A dark blue sky tells of wind, and probably rain to follow; a light blue sky is of fair weather.

All over bright or gaudy colours at sunrise or sunset, and all hard outlines, foretell rain and wind. Delicate colours, well-blended tones and filmy cloud edges are fine-weather prophets.

Rings round the sun or moon, and vivid twinkling stars in the later night, are bad signs. Clear nights of cold, and calm and quiet stars before dawn, are good.

Heavy dews and the falling of the wind at sunset are good signs.

The clearness and nearness of distant hills, except just after rain, is a bad sign; but here we may distinguish between a clear landscape when we face towards the sun, which is an ill sign, and a clear landscape as we stand with our back to the sun, which is quite usually a fair sign.

Ascending mists on hillsides are bad. Mists in valleys at evening, clouds lifting at sunset, and hilltops smoking their pipe of evening peace, are good.

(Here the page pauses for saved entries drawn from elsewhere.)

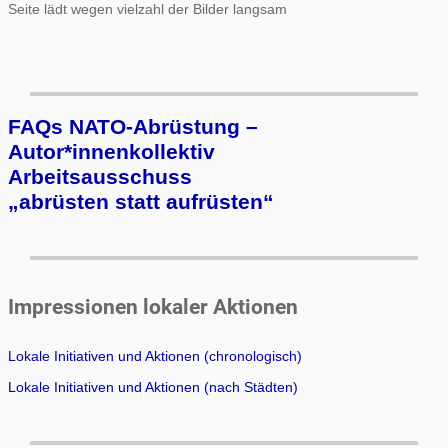
Seite lädt wegen vielzahl der Bilder langsam
FAQs NATO-Abrüstung –
Autor*innenkollektiv
Arbeits­aus­schuss
„ab­rüs­ten statt auf­rüs­ten“
Impressionen lokaler Aktionen
Lokale Initiativen und Aktionen (chronologisch)
Lokale Initiativen und Aktionen (nach Städten)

Warm airs as we pass up the lower alps or through the pinewoods mean us well; but warm nights on the height and in the hut, or the sickly puffs of warm breath that meet us from the large crevasses as we start up the glacier before dawn, are omens of ill weather.

Early rain, ‘rain before seven,’ has no serious meaning; it rarely lasts.

Early white mists should never frighten us from starting, but we must judge them by feel, texture and direction of movement. An early ominous mist has a different quality, and lies differently from a simple mist of the hour.

During the day feeling or instinct is still our principal guide as to the durable character of changes or of threats of changes. More especially we go by the feeling of the wind. With a good wind, local clouds may be disregarded. The eye learns to distinguish between the heavy leaden-edged look of an increasing mist, and the peculiar silvery wet aspect, markedly round its edges, of a mist that is in process of absorption in warm atmosphere.